NICOLOSI
Tormenta sull'Etna, 5 automobilisti intrappolati dalla neve: i finanzieri li salvano a piedi nella bufera (video)
Un pomeriggio di paura (e tanto freddo) per cinque persone soccorse nella serata di oggi
La neve è arrivata all'improvviso, come spesso accade sull'Etna. Nel giro di poco, quella che forse sembrava una normale nevicata si è trasformata in una trappola di ghiaccio e vento per cinque persone rimaste bloccate con le loro auto sulla strada provinciale 92, a pochi passi dai Crateri Silvestri. Senza l'intervento degli specialisti del soccorso alpino della Guardia di Finanza di Nicolosi, la loro serata avrebbe potuto avere un epilogo ben più drammatico.

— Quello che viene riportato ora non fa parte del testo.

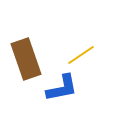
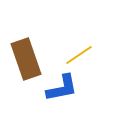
yellow line: moved 2 px left
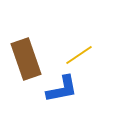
blue L-shape: moved 1 px down
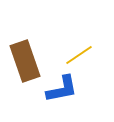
brown rectangle: moved 1 px left, 2 px down
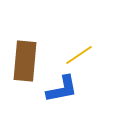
brown rectangle: rotated 24 degrees clockwise
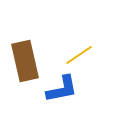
brown rectangle: rotated 18 degrees counterclockwise
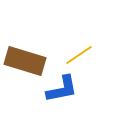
brown rectangle: rotated 60 degrees counterclockwise
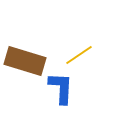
blue L-shape: moved 1 px left, 1 px up; rotated 76 degrees counterclockwise
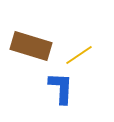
brown rectangle: moved 6 px right, 15 px up
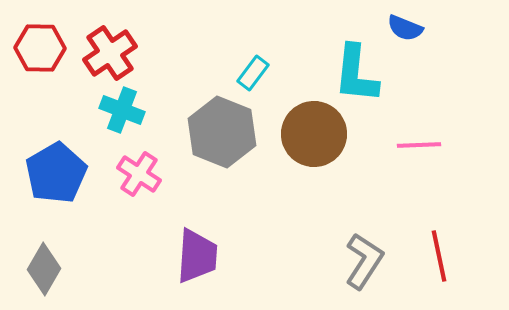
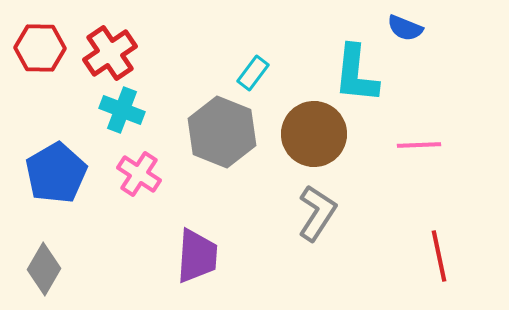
gray L-shape: moved 47 px left, 48 px up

L'allarme è scattato intorno alle 17, quando un automobilista ha contattato le Fiamme Gialle segnalando la situazione. I militari sono partiti subito, fuoristrada in testa, puntando verso il Rifugio Sapienza. Ma la montagna non aveva alcuna intenzione di cedere il passo: raffiche di vento violentissime e accumuli di neve che in certi punti superavano i due metri hanno reso il percorso impraticabile anche per il mezzo di servizio. Non c'era altra scelta: a piedi, in un ambiente ostile e quasi privo di visibilità, i soccorritori hanno continuato ad avanzare.

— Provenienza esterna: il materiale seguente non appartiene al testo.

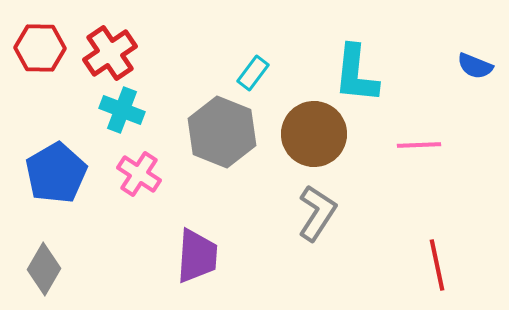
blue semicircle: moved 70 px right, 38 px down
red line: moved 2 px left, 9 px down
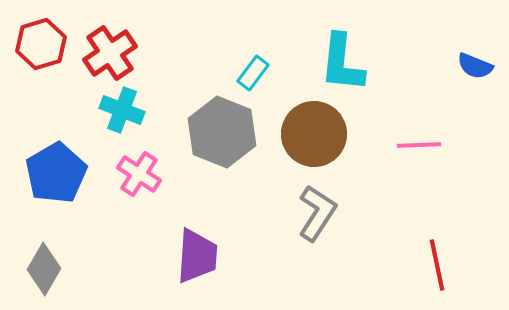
red hexagon: moved 1 px right, 4 px up; rotated 18 degrees counterclockwise
cyan L-shape: moved 14 px left, 11 px up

Ad attenderli, all'incrocio tra la SP 92 e la strada "Salto del Cane", c'erano cinque persone — tutti adulti, tra cui due cittadini polacchi — letteralmente murate nelle loro vetture, con gli sportelli bloccati dalla neve accumulata nel frattempo. I finanzieri hanno impugnato le pale e liberato le automobili, poi hanno preso per mano i cinque malcapitati e li hanno guidati a piedi fino ai fuoristrada, lontano dalla tormenta.
Alle 19:30 era tutto finito. Le operazioni, condotte fianco a fianco con i volontari del CNSAS e in costante contatto con la Prefettura di Catania, si sono chiuse senza feriti. Solo tanta paura — e un freddo che difficilmente dimenticheranno.